On April 8, 1964, while archaeologists were excavating at Masada, Herod's palace, they unearthed a Hebrew manuscript, datable to about 100 BC, which could provide a means to evaluate the Cairo Geniza Hebrew text. Patteson contacted Dr. Patrick Shehan and Dr. Alexander Di Lella at Catholic University who provided him with hand-made transcriptions of the Masada fragments of the Ben Sirah scroll. The reception of these early inscriptions, six months prior to the publication of photographic images, greatly advanced Patteson's work. As a result of his research, Patteson concluded that there is no other Hebrew text standing between the Cairo Geniza text and the autograph. The basic integrity of the Cairo Giniza Greek text was also established. In most instances the marginal readings in the Cairo Geniza text could be explained. The relationship between the Syriac version was not clear and more study of that version would be required. Patteson's findings are detailed in his doctoral dissertation, "A Study of the Hebrew Text of Sirach 39:27 to 41:24", which is available for study in the Duke University Library.
Patteson's other interests included the origin of the alphabet, the pronunciation of ancient Hebrew, Martin Luther's work as a translator of the Hebrew biblical text, and evidence of Aramaic originals underlying the Greek text of the four gospels. Patteson's work "The Siloam Inscription and Alphabetic Origins" was published by Case Western Press in 1970.
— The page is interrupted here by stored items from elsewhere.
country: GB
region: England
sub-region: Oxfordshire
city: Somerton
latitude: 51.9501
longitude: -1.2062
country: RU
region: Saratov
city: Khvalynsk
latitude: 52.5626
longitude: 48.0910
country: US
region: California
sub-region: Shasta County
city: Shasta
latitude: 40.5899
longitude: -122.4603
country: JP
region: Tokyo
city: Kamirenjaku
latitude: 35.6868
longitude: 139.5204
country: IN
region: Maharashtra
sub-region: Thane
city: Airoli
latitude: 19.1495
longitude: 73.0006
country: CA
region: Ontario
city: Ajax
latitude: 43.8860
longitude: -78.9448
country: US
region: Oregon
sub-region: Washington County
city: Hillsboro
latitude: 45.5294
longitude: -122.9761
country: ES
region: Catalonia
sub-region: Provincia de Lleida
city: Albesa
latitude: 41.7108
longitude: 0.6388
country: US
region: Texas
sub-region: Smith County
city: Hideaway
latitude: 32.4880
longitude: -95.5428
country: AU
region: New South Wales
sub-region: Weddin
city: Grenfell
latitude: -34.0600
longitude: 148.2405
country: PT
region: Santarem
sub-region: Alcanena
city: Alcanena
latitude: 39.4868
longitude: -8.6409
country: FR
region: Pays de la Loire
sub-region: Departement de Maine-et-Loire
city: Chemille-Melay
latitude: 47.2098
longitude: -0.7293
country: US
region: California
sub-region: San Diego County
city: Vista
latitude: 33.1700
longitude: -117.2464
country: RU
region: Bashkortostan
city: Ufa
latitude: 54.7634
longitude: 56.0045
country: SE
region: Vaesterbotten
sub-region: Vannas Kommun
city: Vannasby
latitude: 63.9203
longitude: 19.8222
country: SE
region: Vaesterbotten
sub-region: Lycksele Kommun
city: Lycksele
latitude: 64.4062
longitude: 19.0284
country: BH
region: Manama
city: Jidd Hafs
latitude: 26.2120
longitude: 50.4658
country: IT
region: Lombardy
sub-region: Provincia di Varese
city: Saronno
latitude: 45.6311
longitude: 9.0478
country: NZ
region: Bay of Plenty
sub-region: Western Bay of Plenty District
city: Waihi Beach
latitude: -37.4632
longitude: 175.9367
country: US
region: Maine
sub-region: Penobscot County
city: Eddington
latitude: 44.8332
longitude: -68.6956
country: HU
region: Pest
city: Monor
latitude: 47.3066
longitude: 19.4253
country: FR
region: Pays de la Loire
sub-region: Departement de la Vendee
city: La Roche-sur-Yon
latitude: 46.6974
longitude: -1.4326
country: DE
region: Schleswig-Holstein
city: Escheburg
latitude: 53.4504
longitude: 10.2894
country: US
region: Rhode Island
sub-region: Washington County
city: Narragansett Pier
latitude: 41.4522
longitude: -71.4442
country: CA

== College administration==
Patteson served at Peace College as head of the department of social studies and at Davidson County Community College as an instructor in History and as the Academic Dean. These posts led Patteson to greater involvement in administrative matters. Thereafter he served as president at Southern Seminary (now Southern Virginia University) in Buena Vista, Virginia, then as vice president for Development at Mary Baldwin College. In 1977, he became president at King College, serving in a transitional post until a new board of trustees assumed governance of the college. A major focus of Patteson's administrative duties was the development of financial resources to support current programs, financial aid for students, building projects, and securing permanent endowment funds.

== Post-retirement==
Patteson was granted the status of Honorable Retirement in 1991 by the Presbyterian Church (USA). He was cited for his faithfulness to his calling as a minister through his work in ministry, teaching, and administration. He and his wife have been avid artists whose paintings have won many awards. In 1998, 1999, and 2004, his paintings were selected for the Oil Painters of America's juried national exhibitions at Washington, D.C.; Scottsdale, Arizona; and Kirkland, Washington. He died on August 31, 2012, at the age of 83.